= Jean Martineau (lawyer) =

Jean Martineau, (ca. 1895 - 11 December 1985) was a Canadian lawyer, judge and President of the Canada Council for the Arts from 1964 to 1969.

Martineau was educated at the Université de Montréal. He was admitted to the Quebec Bar in 1919 and joined a Montreal law firm then known as Chauvin, Walker, that had been founded in 1907 by Henry Noel Chauvin and George Harold Baker. When he joined its senior partners were Henry Chauvin and Harold E. Walker, both of whom were English speaking. He practised with the firm until he was appointed to the Quebec Court of Appeal in 1954. He later rejoined the firm after he left the Court in 1959 and the firm later adopted his name, coming to be known as Martineau Walker.

He became a noted litigator and was made King's Counsel in 1929. He became Président du Bureau des examinateurs en 1952
and from 1953 to 1954, he was Bâtonnier of the Bar of Montreal and Bâtonnier du Barreau du Québec.

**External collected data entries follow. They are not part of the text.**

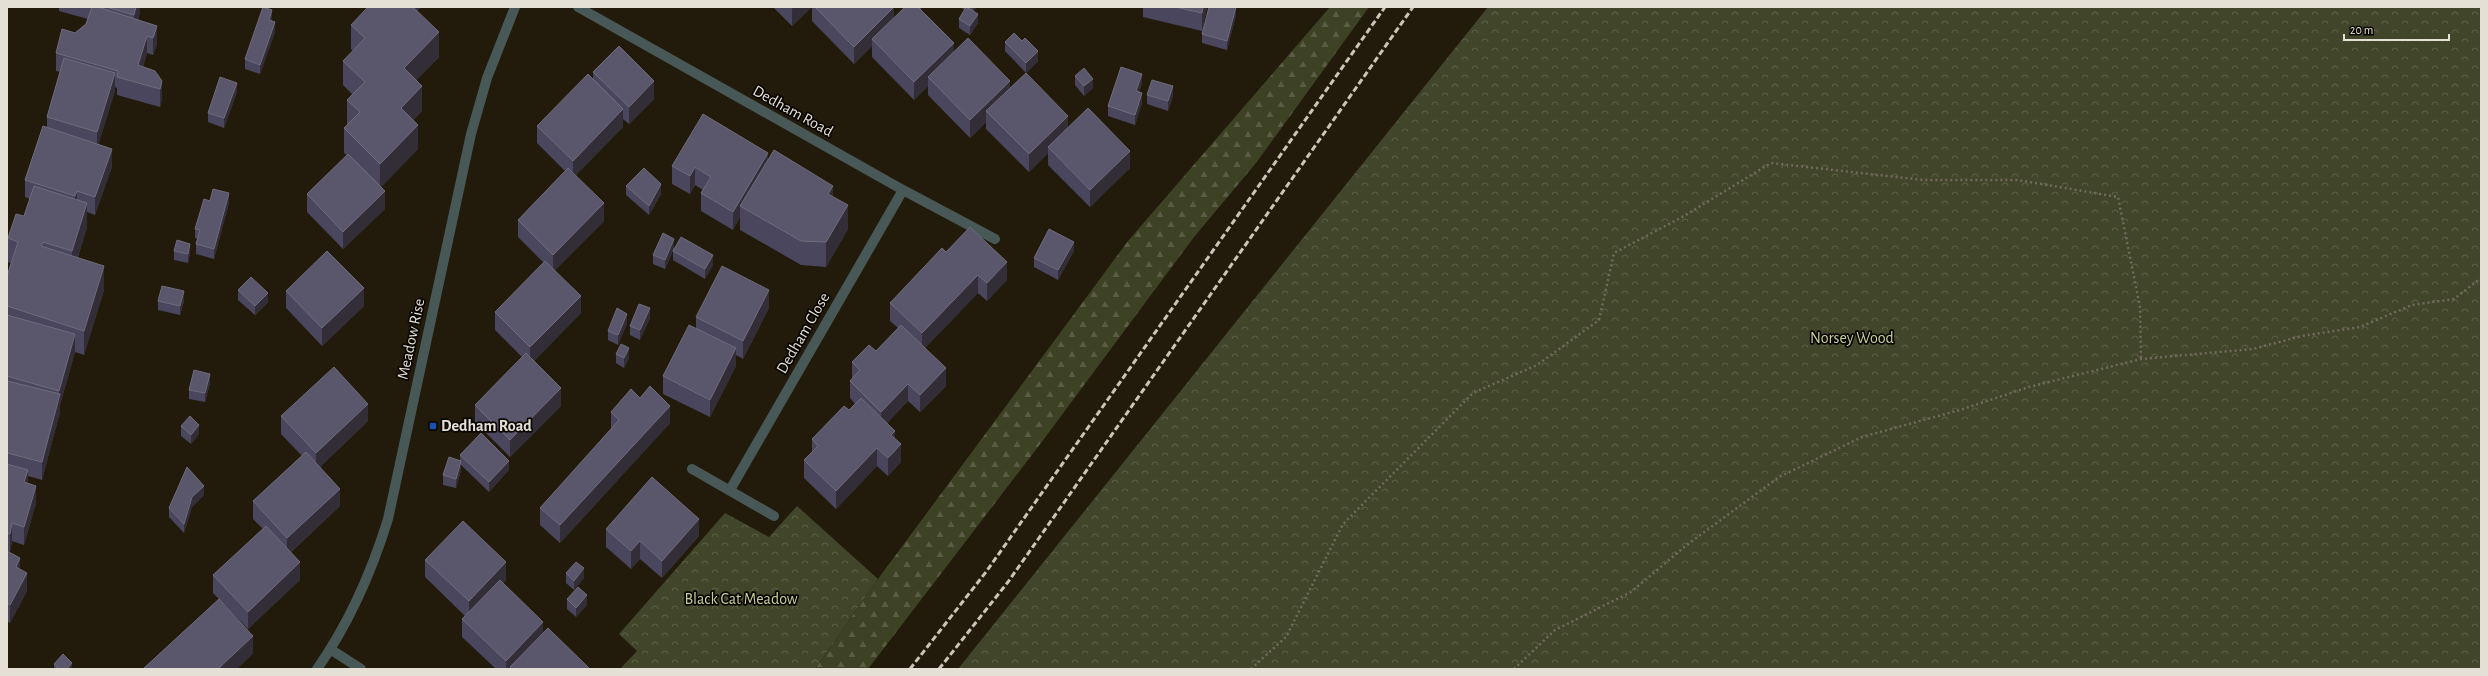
<svg xmlns="http://www.w3.org/2000/svg" width="2488" height="676" font-family="'Alegreya Sans',sans-serif">
	<defs>
		<pattern id="forest-firs" width="22" height="20" patternUnits="userSpaceOnUse"><rect width="22" height="20" fill="#3e4225"/><path d="M5 1l3.5 6h-7zM16 11l3.5 6h-7z" fill="#5a5d44"/></pattern>
		<pattern id="park-crowns" width="20" height="18" patternUnits="userSpaceOnUse"><rect width="20" height="18" fill="#414529"/><path d="M2 6a3 3 0 1 1 6 0M12 15a3 3 0 1 1 6 0" fill="none" stroke="#5c6047"/></pattern>
	</defs>
	<rect width="100%" height="100%" fill="#221a0a"/>
	<path fill="url(#forest-firs)" d="M1330,7H1369L1256,163L1194,237L1041,443L868,669H815L878,579L1128,241Z"/>
	<path fill="url(#park-crowns)" d="M1488,7H2481V669H958Z
		M797,506L878,579L815,669H620L637,651L619,634L725,513L769,537Z"/>
	<g fill="none" stroke-linecap="round" stroke-linejoin="round">
		<path stroke="#726b5e" stroke-width="2.5" stroke-dasharray="2 3" stroke-linecap="butt" d="M1251,669L1286,637L1343,524L1473,393L1537,365L1599,320L1614,253L1684,216L1771,163L1923,180H2018L2118,197L2140,307L2141,359
			M1514,669L1555,630L1631,592L1688,544L1779,477L1862,437L1960,410L2029,387L2141,359L2253,349L2302,336L2360,327L2412,305L2454,299L2481,278"/>
		<path stroke="#475857" stroke-width="10" d="M578,7L903,190L995,239
			M692,469L774,516
			M730,490L903,190
			M330,649L361,669
			M317,669C350,622 371,574 388,519L471,134L487,78L515,7"/>
		<path stroke="#cac4b9" stroke-width="3" stroke-dasharray="6 3" stroke-linecap="butt" d="M910,669L986,572L1385,7
			M939,669L1008,582L1413,7"/>
	</g>
	<path fill="#49465e" d="M59,7H140V12L138,20L157,26V44L153,55L147,53L143,67L162,81V99L160,107L117,95V88L115,87V91L98,145L112,167L95,215L87,212V227L78,257L104,290L84,355L75,352L60,405V412L42,480L28,476V483L36,503L24,545L12,541L10,552L7,551V276L11,263L8,262V238L24,216L30,199L25,197V180L47,128V117L60,72L56,71V53L75,33L86,24L88,19L59,11Z
		M368,7H421L417,11L439,57L416,80L422,111L413,120L418,149L381,187L385,209L343,249L307,212V194L347,155L344,153V128L348,125L347,124V100L352,94L343,85V61L353,51L351,49V25Z
		M773,7H893L894,19L922,7V8L920,9L954,52L1010,88L1130,168L1090,207L1048,165V153L1029,172L986,129V122L970,138L928,95V86L914,100L872,57V46L854,64L812,21V7L792,26Z
		M960,7H976L974,12L978,23L970,35L959,28V19L965,10Z
		M1143,7H1207L1202,31L1143,17Z
		M1236,7V15L1227,50L1202,43V34Z
		M272,20V21L275,32L260,74L245,69V59Z
		M1005,42L1038,61L1026,73L1005,51Z
		M593,72L654,99L629,124L623,119V127L576,175L604,221L555,270L581,313L534,361L561,406L510,457L475,422V405L522,357L495,330V312L544,263L518,237V220L565,171L537,143V126L593,80Z
		M1075,76L1093,88L1084,96L1075,85Z
		M1142,84L1139,92L1142,103L1135,125L1108,116V106Z
		M237,92L224,128L208,122V113Z
		M1147,95L1173,96L1168,111L1147,104Z
		M768,159L833,197L848,229L826,267L801,265L740,230V217L733,230L701,211V193L703,190L695,185L690,194L672,184V166Z
		M626,186L661,194L649,215L626,195Z
		M210,201L229,203L214,259L196,254V244L198,239L195,238V229Z
		M674,248L713,265L705,279L673,260V251L665,269L653,264V255Z
		M174,251L190,253L188,263L174,260Z
		M1074,251L1058,280L1034,267V258Z
		M946,252L1007,280L987,301L978,293L925,348L946,386L920,412L908,401L887,423L895,439L901,462L888,476L877,466L836,509L804,478V460L812,452V439L849,410L855,404L850,398V381L852,378V362L876,351L898,328L890,321V303Z
		M238,290L268,302L255,315L238,300Z
		M286,291L364,306L322,346L286,308Z
		M158,301H184L180,315L158,310Z
		M769,308L743,359L736,355V366L710,417L663,394V376L696,329V317Z
		M650,318L640,340L630,335V326Z
		M627,323L618,345L608,340V331Z
		M616,354L629,358L624,368L616,363Z
		M210,383L205,402L189,399V390Z
		M640,398L670,423L560,543L540,525V508L611,430V412Z
		M281,416L368,421L320,467L340,506L291,552L300,580L248,629L213,593V575L263,529L253,519V501L302,456L281,434Z
		M181,426L199,434L191,444L181,436Z
		M460,455L509,470L489,492L461,465V470L456,488L443,485V475L460,461Z
		M204,495L192,507L184,533L169,517V508Z
		M606,529L699,536L662,578L640,559L631,569L606,547Z
		M7,551L20,570L27,591L10,623L7,621Z
		M425,560L506,580L503,583L543,633L590,669H496L462,637V619L465,616L425,577Z
		M566,573L584,578L574,590L566,583Z
		M567,599L587,605L576,617L567,609Z
		M54,664L72,669H54Z"/>
	<path fill="#322d37" d="M136,7H140V12L134,33V15Z
		M414,7H421L414,14Z
		M794,7H812L792,26V9Z
		M894,7V25L872,39V46L854,64V47Z
		M973,7H976L973,14Z
		M1203,7H1207L1202,31V13Z
		M1236,7V15L1227,50V41Z
		M272,10V20L269,30V20Z
		M978,14V23L970,35V26Z
		M275,22V32L260,74V65Z
		M157,26V44L153,55V38Z
		M439,32V57L404,92V68Z
		M147,36V53L138,83V65Z
		M954,43V61L928,77V86L914,100V82Z
		M1038,51V61L1026,73V63Z
		M115,73V91L97,150V132Z
		M1142,74V84L1136,101V91Z
		M1093,79V88L1084,96V86Z
		M162,81V99L160,107V89Z
		M654,81V99L629,124V107Z
		M1010,81V99L986,111V122L970,138V120Z
		M237,83V92L224,128V118Z
		M422,86V111L401,132V108Z
		M1173,86V96L1168,111V101Z
		M1142,93V103L1135,125V115Z
		M623,109V127L573,178V161Z
		M1068,116V133L1048,147V153L1029,172V154Z
		M418,125V149L380,188V164Z
		M112,149V167L95,215V197Z
		M1130,151V168L1090,207V190Z
		M768,153V171L740,206V217L733,230V212Z
		M695,167V185L690,194V176Z
		M661,184V194L649,215V206Z
		M833,186V210L828,194Z
		M77,191V208L75,214V196Z
		M385,191V209L343,249V232Z
		M229,193V203L214,259V249Z
		M87,203V227L72,275V251Z
		M604,203V221L553,272V255Z
		M848,205V229L826,267V242Z
		M674,239V248L665,269V260Z
		M1074,242V251L1058,280V270Z
		M190,244V253L188,263V254Z
		M713,255V265L705,279V269Z
		M1007,262V280L987,301V283Z
		M104,266V290L84,355V331Z
		M978,275V293L922,351V333Z
		M364,288V306L322,346V328Z
		M769,290V308L743,359V341Z
		M184,291V301L180,315V306Z
		M268,293V302L255,315V306Z
		M581,296V313L530,365V347Z
		M650,308V318L640,340V330Z
		M627,314V323L618,345V335Z
		M75,334V352L60,405V412L42,480V462L59,398V391Z
		M629,348V358L624,368V358Z
		M736,348V366L710,417V400Z
		M946,368V386L920,412V395Z
		M210,374V383L205,402V393Z
		M908,384V401L881,429V412Z
		M561,388V406L510,457V440Z
		M368,404V421L316,471V453Z
		M670,406V423L560,543V525Z
		M199,425V434L191,444V435Z
		M895,431V448L891,435Z
		M901,444V462L888,476V458Z
		M877,448V466L836,509V491Z
		M461,461V470L456,488V479Z
		M509,461V470L489,492V482Z
		M28,470V487L24,482Z
		M36,486V503L24,545V527Z
		M204,486V495L192,507L184,533V524L192,497Z
		M340,489V506L287,555V538Z
		M699,519V536L662,578V561Z
		M12,523V541L10,552V534Z
		M640,541V559L631,569V551Z
		M20,558V576L16,567Z
		M300,562V580L248,629V612Z
		M506,562V580L469,619V601Z
		M584,568V578L574,590V581Z
		M27,573V591L10,623V605Z
		M587,595V605L576,617V608Z
		M543,622V640L510,667V669H506V661Z
		M253,636V654L237,669H218Z
		M72,663V669H67Z"/>
	<path fill="#5a566b" stroke="#6f6c7c" d="M92,7H98L157,26L153,38L147,36L138,65L155,71L162,81L160,89L117,77L118,71L56,53L62,29L75,33L86,24Z
		M106,7H136L134,15Z
		M263,7L272,10L269,20L275,22L260,65L245,59Z
		M368,7H413L439,32L404,68L422,86L401,108L418,125L380,164L344,128L360,112L347,100L365,82L343,61L365,38L351,25Z
		M815,7H894L854,47Z
		M905,7H918L954,43L914,82L872,39Z
		M966,7L978,14L970,26L959,19Z
		M1175,7H1203L1202,13Z
		M1209,7H1236L1227,41L1202,34Z
		M1014,33L1022,41L1025,38L1038,51L1026,63L1005,42Z
		M968,38L1010,81L970,120L928,77Z
		M619,46L654,81L629,107L593,72Z
		M64,58L115,73L97,132L47,117Z
		M1121,67L1142,74L1136,91L1142,93L1135,115L1108,106Z
		M1084,68L1093,79L1084,86L1075,76Z
		M1026,73L1068,116L1029,154L986,111Z
		M588,74L623,109L573,161L537,126Z
		M220,77L237,83L224,118L208,113Z
		M1152,80L1173,86L1168,101L1147,95Z
		M1088,108L1130,151L1090,190L1048,147Z
		M703,114L768,153L733,212L701,193L711,177L695,167L690,176L672,166Z
		M43,126L112,149L95,197L77,191L75,196L25,180Z
		M774,150L833,186L828,194L848,205L826,242L801,241L740,206Z
		M348,154L385,191L343,232L307,194Z
		M568,168L604,203L553,255L518,220Z
		M644,168L661,184L649,206L626,186Z
		M34,186L87,203L72,251L43,242L41,246L104,266L84,331L7,306V276L18,242L8,238L16,214L24,216Z
		M213,189L229,193L214,249L196,244L200,230L195,229L204,199L210,201Z
		M970,227L1007,262L987,283L978,275L922,333L890,303L942,248L946,252Z
		M1049,229L1074,242L1058,270L1034,258Z
		M663,233L674,239L665,260L653,255Z
		M681,237L713,255L705,269L673,251Z
		M177,240L190,244L188,254L174,251Z
		M327,251L364,288L322,328L286,291Z
		M545,261L581,296L530,347L495,312Z
		M722,266L769,290L743,341L696,317Z
		M251,277L268,293L255,306L238,290Z
		M162,286L184,291L180,306L158,301Z
		M639,304L650,308L640,330L630,326Z
		M617,308L627,314L618,335L608,331Z
		M7,315L75,334L59,391L7,376Z
		M689,325L736,348L710,400L663,376Z
		M901,325L946,368L920,395L908,384L881,412L850,381L860,370L852,362L869,345L876,351Z
		M621,344L629,348L624,358L616,354Z
		M526,353L561,388L510,440L475,405Z
		M334,367L368,404L316,453L281,416Z
		M194,370L210,374L205,393L189,390Z
		M7,381L60,394L42,462L7,453Z
		M650,386L670,406L560,525L540,508L619,420L611,412L631,389L640,398Z
		M861,398L895,431L891,435L901,444L888,458L877,448L836,491L804,460L818,446L812,439L844,406L849,410Z
		M190,416L199,425L191,435L181,426Z
		M481,433L509,461L489,482L460,455Z
		M306,452L340,489L287,538L253,501Z
		M449,457L461,461L456,479L443,475Z
		M7,464L28,470L24,482L36,486L24,527L12,523L10,534L7,533Z
		M187,467L204,486L192,497L184,524L169,508Z
		M652,477L699,519L662,561L640,541L631,551L606,529Z
		M463,521L506,562L469,601L425,560Z
		M266,526L300,562L248,612L213,575Z
		M7,551L20,558L16,567L27,573L10,605L7,603Z
		M576,562L584,568L574,581L566,573Z
		M500,580L543,622L506,661L462,619Z
		M578,587L587,595L576,608L567,599Z
		M219,599L253,636L218,669H143Z
		M548,628L590,669H512L510,667Z
		M63,654L72,663L67,669H59L54,664Z"/>
	<rect fill="#1a4fb4" stroke="#090602" stroke-width="1.5" x="429" y="422" width="8" height="8" rx="2"/>
	<g text-anchor="middle" dominant-baseline="central" stroke-width="3.5" stroke-linejoin="round" paint-order="stroke">
		<g font-size="16" fill="#e5e0d6" stroke="#090602">
			<text transform="translate(793 111) rotate(29)">Dedham Road</text>
			<text transform="translate(803 333) rotate(-60)">Dedham Close</text>
			<text transform="translate(411 339) rotate(-78)">Meadow Rise</text>
		</g>
		<g font-size="16" fill="#c8d198" stroke="#090602">
			<text x="1852" y="338">Norsey Wood</text>
			<text x="741" y="599">Black Cat Meadow</text>
		</g>
		<g font-size="16" font-weight="bold" fill="#e5e0d6" stroke="#090602" text-anchor="start">
			<text x="441" y="426">Dedham Road</text>
		</g>
	</g>
	<rect width="2488" height="676" fill="none" stroke="#e5e0d6" stroke-width="16"/>
	<path d="M2344 34v6h105v-6" fill="none" stroke="#e5e0d6" stroke-width="2"/>
	<text x="2350" y="34" font-size="12" fill="#e5e0d6" stroke="#090602" stroke-width="3" paint-order="stroke">20 m</text>
</svg>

From 1954 to 1959, he sat as a judge of the Quebec Court of Appeal. In 1957 he was as a member of the Kellock Commission.

After his return to private practice he served as President of the Advisory Council for the Administration of Justice for the Province of Québec from 1965 to 1968 and as legal counsel to the Royal Commission of Inquiry concerning the administration of justice in Québec in 1968.

He was made President of the Canada Council for the Arts in 1964. In that capacity he gave an address, The Canada Council at Work, on 24 October 1968.

In 1969 on his retirement from the Canada Council, he was made a Companion of the Order of Canada.